Marzyli o tym, żeby w swoją podróż poślubną wyjechać na Wyspy Kanaryjskie.
Przygotowywali się do niej od dnia ceremonii, która miała miejsce pod koniec maja ubiegłego roku.
W biurach podróży znaleźli odpowiednią ofertę i powoli pakowali walizki…
Niestety, ich plany pokrzyżował wypadek, jakiemu niedawno uległa żona Ryszarda Rembiszewskiego (72) – Elżbieta.
"Pojechaliśmy odwiedzić moją chorą mamę. W pewnym momencie źle stanęłam i poczułam ostry ból w prawej nodze. Lekarz w szpitalu orzekł, że doszło do złamania kostki i założono mi gips.
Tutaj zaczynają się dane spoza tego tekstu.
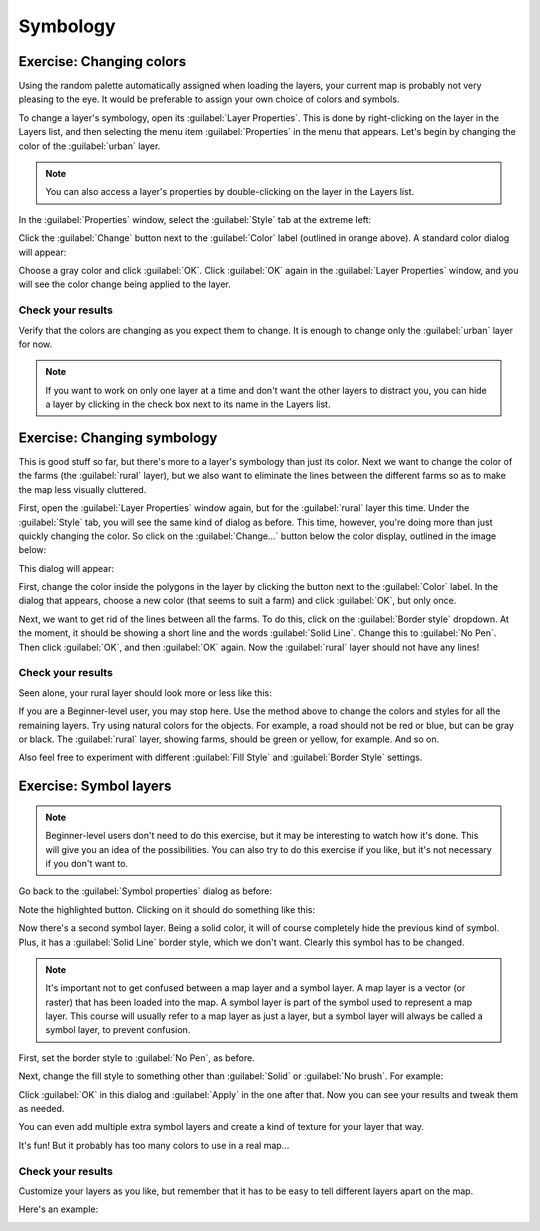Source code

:*********
Symbology
*********

Exercise: Changing colors
=========================

Using the random palette automatically assigned when loading the layers, your
current map is probably not very pleasing to the eye. It would be preferable
to assign your own choice of colors and symbols.

To change a layer's symbology, open its :guilabel:`Layer Properties`. This is
done by right-clicking on the layer in the Layers list, and then selecting the
menu item :guilabel:`Properties` in the menu that appears. Let's begin by
changing the color of the :guilabel:`urban` layer.

.. note:: You can also access a layer's properties by double-clicking on the
   layer in the Layers list.

In the :guilabel:`Properties` window, select the :guilabel:`Style` tab at the
extreme left:

.. image:: ../../../../_static/symbology/004-diagram.png

Click the :guilabel:`Change` button next to the :guilabel:`Color` label
(outlined in orange above).  A standard color dialog will appear:

.. image:: ../../../../_static/symbology/005.png

Choose a gray color and click :guilabel:`OK`. Click :guilabel:`OK` again in the
:guilabel:`Layer Properties` window, and you will see the color change being
applied to the layer.

Check your results
------------------

Verify that the colors are changing as you expect them to change. It is enough
to change only the :guilabel:`urban` layer for now.

.. note:: If you want to work on only one layer at a time and don't want the
   other layers to distract you, you can hide a layer by clicking in the check
   box next to its name in the Layers list.

Exercise: Changing symbology
============================

This is good stuff so far, but there's more to a layer's symbology than just
its color. Next we want to change the color of the farms (the :guilabel:`rural`
layer), but we also want to eliminate the lines between the different farms so
as to make the map less visually cluttered.

First, open the :guilabel:`Layer Properties` window again, but for the
:guilabel:`rural` layer this time. Under the :guilabel:`Style` tab, you will
see the same kind of dialog as before. This time, however, you're doing more
than just quickly changing the color. So click on the :guilabel:`Change...`
button below the color display, outlined in the image below:

.. image:: ../../../../_static/symbology/006-diagram.png

This dialog will appear:

.. image:: ../../../../_static/symbology/007.png

First, change the color inside the polygons in the layer by clicking the button
next to the :guilabel:`Color` label. In the dialog that appears, choose a new
color (that seems to suit a farm) and click :guilabel:`OK`, but only once.

Next, we want to get rid of the lines between all the farms. To do this, click
on the :guilabel:`Border style` dropdown. At the moment, it should be showing a
short line and the words :guilabel:`Solid Line`. Change this to :guilabel:`No
Pen`. Then click :guilabel:`OK`, and then :guilabel:`OK` again. Now the
:guilabel:`rural` layer should not have any lines!

Check your results
------------------

Seen alone, your rural layer should look more or less like this:

.. image:: ../../../../_static/symbology/008.png

If you are a Beginner-level user, you may stop here. Use the method above to
change the colors and styles for all the remaining layers. Try using natural
colors for the objects. For example, a road should not be red or blue, but can
be gray or black. The :guilabel:`rural` layer, showing farms, should be green
or yellow, for example. And so on.

Also feel free to experiment with different :guilabel:`Fill Style` and
:guilabel:`Border Style` settings.

Exercise: Symbol layers
=======================

.. note:: Beginner-level users don't need to do this exercise, but it may be
   interesting to watch how it's done. This will give you an idea of the
   possibilities. You can also try to do this exercise if you like, but it's
   not necessary if you don't want to.

Go back to the :guilabel:`Symbol properties` dialog as before:

.. image:: ../../../../_static/symbology/009-diagram.png

Note the highlighted button. Clicking on it should do something like this:

.. image:: ../../../../_static/symbology/010.png

Now there's a second symbol layer. Being a solid color, it will of
course completely hide the previous kind of symbol. Plus, it has a
:guilabel:`Solid Line` border style, which we don't want. Clearly this symbol
has to be changed.

.. note:: It's important not to get confused between a map layer and a symbol
   layer. A map layer is a vector (or raster) that has been loaded into the
   map. A symbol layer is part of the symbol used to represent a map layer.
   This course will usually refer to a map layer as just a layer, but a symbol
   layer will always be called a symbol layer, to prevent confusion.

First, set the border style to :guilabel:`No Pen`, as before.

Next, change the fill style to something other than :guilabel:`Solid` or
:guilabel:`No brush`. For example:

.. image:: ../../../../_static/symbology/011.png

Click :guilabel:`OK` in this dialog and :guilabel:`Apply` in the one after
that. Now you can see your results and tweak them as needed.

You can even add multiple extra symbol layers and create a kind of texture for
your layer that way.

.. image:: ../../../../_static/symbology/012.png

It's fun! But it probably has too many colors to use in a real map...

Check your results
------------------

Customize your layers as you like, but remember that it has to be easy to tell
different layers apart on the map.

Here's an example:

.. image:: ../../../../_static/symbology/013.png
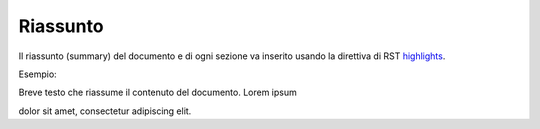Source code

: Riassunto
=========

Il riassunto (summary) del documento e di ogni sezione va inserito
usando la direttiva di RST
`highlights <http://docutils.sourceforge.net/docs/ref/rst/directives.html#highlights>`__.

Esempio:

.. highlights:

Breve testo che riassume il contenuto del documento. Lorem ipsum

dolor sit amet, consectetur adipiscing elit.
Wiedziałam już wtedy, że z wyjazdu nic nie wyjdzie" – mówi w rozmowie z „Na żywo” ukochana gwiazdora.
Pierwsze dni po zdarzeniu były dla niej ciężkie. – Każdy ruch powodował grymas cierpienia na jej twarzy.
"Musiała ograniczyć aktywność do niezbędnego minimum. Wiedziałem, że zrobię wszystko, by jak najszybciej wróciła do zdrowia" – wyznaje Ryszard.
Te trudne tygodnie sprawiły, że stali się sobie jeszcze bliżsi…
"Mąż jest kochany. Ma wiele zobowiązań zawodowych, a i tak przejął wszystkie domowe obowiązki – robił zakupy, gotował a nawet odwiedzał moją mamę i jej pomagał" – opowiada tygodnikowi ze wzruszeniem Ela.
Nie rezygnują ze swoich planów
Dzięki czułej opiece Ryszarda szybko wracała do zdrowia. Teraz, gdy złamanie już się zrosło, aby odzyskać sprawność, musi przez kolejne tygodnie poddawać się rehabilitacji.
"Nadal mam nogę unieruchomioną ortezą, więc nie mogę prowadzić samochodu. Na szczęście na zabiegi i konsultacje medyczne wozi mnie Ryszard" – podkreśla.
Małżonkowie są pewni, że podróż do kurortu odbędą, kiedy Ela wydobrzeje. Tymczasem sylwestra para spędziła nie na parkiecie, lecz w Filharmonii Narodowej, gdzie Ryszard prowadził koncert.
Oboje mają nadzieję, że po takim początku 2020 r., kolejne 12 miesięcy pozwoli im zrealizować plany, które umknęły im ostatnio.